According to a report released by Lehman Brothers’ bank team last week, those banks that would feel the biggest pinch from a change in the accounting requirement range from $693 billion-asset J.P. Morgan Chase & Co. to $4.1 billion-asset Silicon Valley Bancshares of Santa Clara, Calif.

Morgan Chase would have shaved 30 cents off its 2001 operating earnings per share, or 18%. Silicon Valley would have cut operating EPS by 25 cents or 14%. And $25 billion-asset Zions Bancorp would have reduced its EPS by 30 cents or close to 10%. (It’s possible to get these estimates because if a company chooses not to include the cost of the option as an expense when it grants it, it still must provide details about what “proforma” earnings would look like if it had.)

Though these banks are all over the map, both literally and in terms of size and business, one thing they have in common is the use of options for incentive compensation.

Morgan Chase, for instance, reported that it had 195 million in outstanding options last year. Silicon Valley reported that it had 5.17 million outstanding options at yearend.

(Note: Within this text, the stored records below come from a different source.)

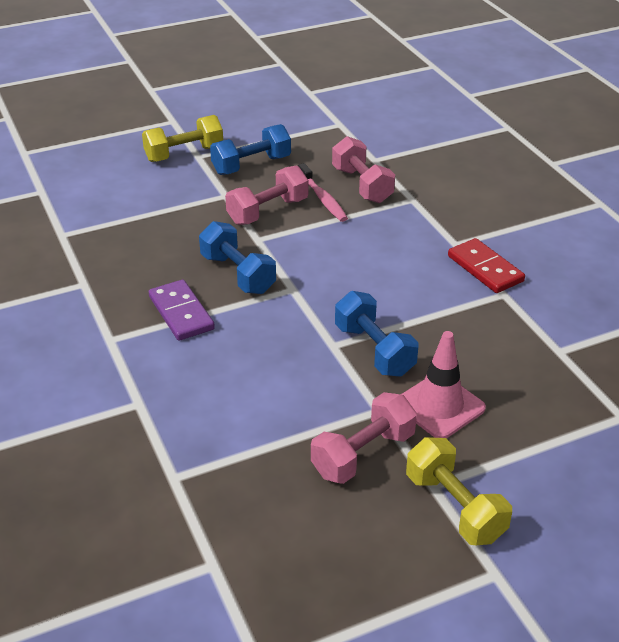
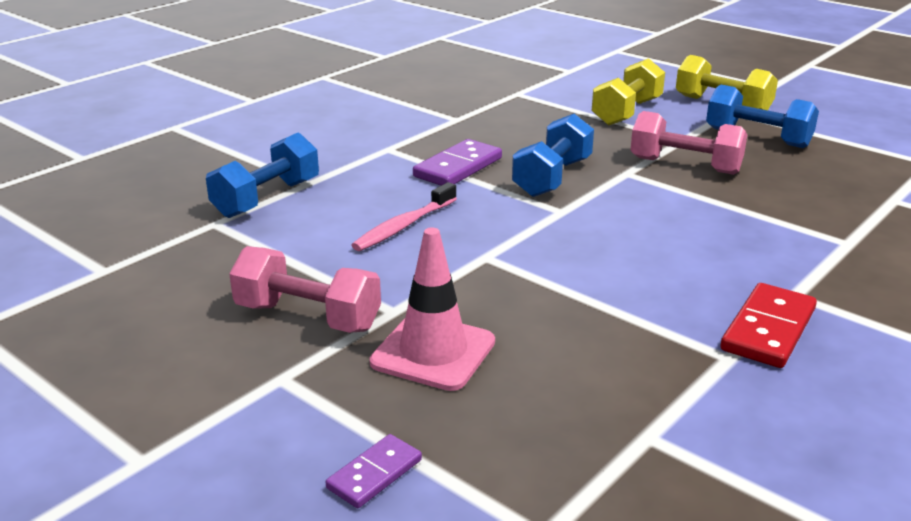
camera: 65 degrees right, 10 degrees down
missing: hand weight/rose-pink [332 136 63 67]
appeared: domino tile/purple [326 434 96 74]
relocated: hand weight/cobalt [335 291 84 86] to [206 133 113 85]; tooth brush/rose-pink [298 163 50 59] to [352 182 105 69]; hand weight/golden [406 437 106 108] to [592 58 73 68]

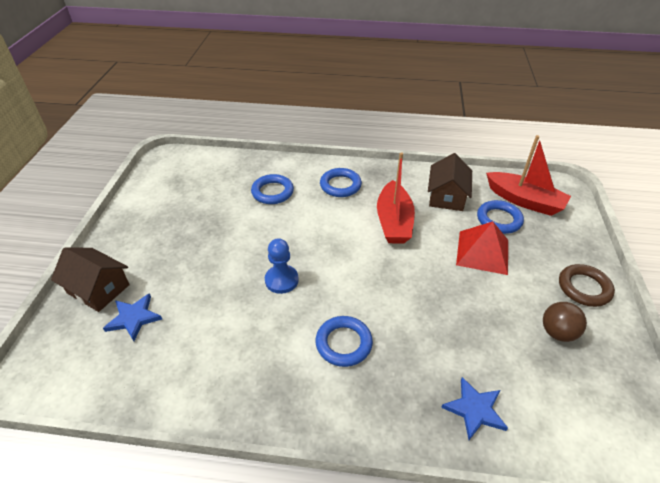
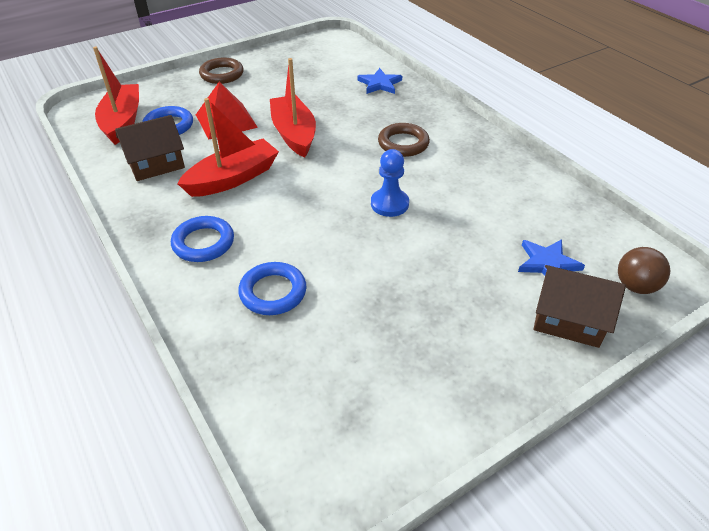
camera: 130 degrees left, 0 degrees up
appeared: sailboat/crimson [270 58 46 100]
relocated: ball/russet [543 302 44 40] to [618 247 52 47]
colour: hoop/cobalt [315 316 58 51] to hoop/russet [378 123 52 34]
spun: house/russet [51 247 79 65] = [534 265 92 83] 60 degrees counterclockwise

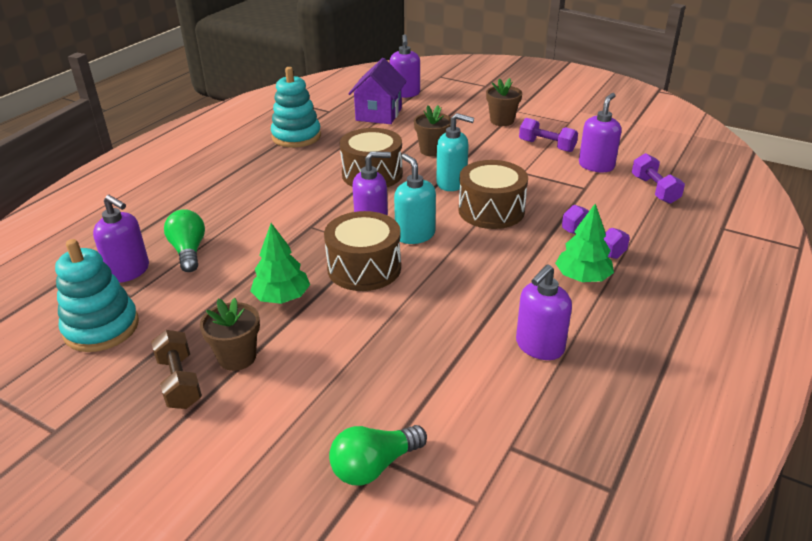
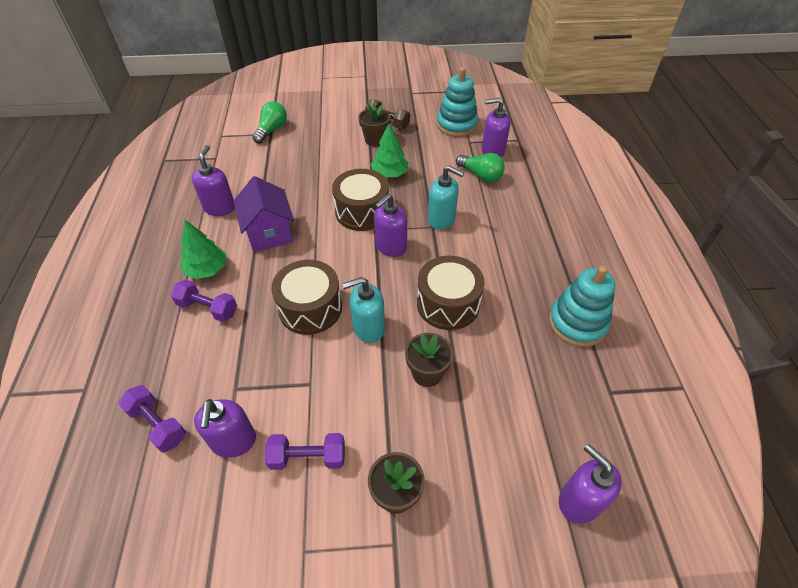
camera: 145 degrees right, 15 degrees up
relocated: house/purple [348 58 59 66] to [234 176 60 76]; pump bottle/turquoise [394 154 42 90] to [428 166 36 63]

Silicon Valley chief financial officer Lauren Friedman said employee ownership is a key part of how the bank operates. “These plans have long been an egalitarian compensation incentive, not relegated to the upper echelons of management but offered throughout the rank and file, effectively distributing the wealth a company creates,” she said in a statement to American Banker Thursday.

It’s important to note that a select few have already adopted Financial Accounting Standard 123, which requires companies to report the cost of options in income.

Wayzata, Minn.-based TCF Financial Corp., for instance, has been using FAS 123 since last year, when it stopped issuing options in favor of common stock grants.

The $11.4 billion-asset banking company, whose top three executives are all certified public accountants, prides itself on its simple approach to banking. So it’s fitting that executives view current alternative methods for stock-based compensation accounting as “bad accounting.”

Grants for stock and options “are going to be an expense sooner or later,” said TCF Financial spokesman Jason Korstange. “We’d rather expense it the year that we grant them than wait until the future.”

To be sure, the drive to include options as an expense affects banks in only a marginal way. The push for stricter options standards has mostly focused on technology companies, which tend to conserve cash but give employees potentially lucrative incentives.

Bear Stearns & Co. says that companies in its equipment/semiconductor, computers/networking, and communications equipment group would take the biggest blow to operating income from expensing stock compensation — 43%, 29%, and 17% respectively on the basis of 1999 earnings.

Bert Ely, a consultant who supports any rule change that would make options-based compensation less appealing, said, “Relatively speaking, this is less of an issue for financial firms.” And since banks have less of their employee compensation tied to options than other industries, he said, “I don’t think this a top-drawer issue for them.”

But analysts say banks and other companies should get ready for a change. Lehman Brothers’ chief political analyst, Kim Wallace, said in the report that regulators such as the Securities and Exchange Commission could act before legislation passes.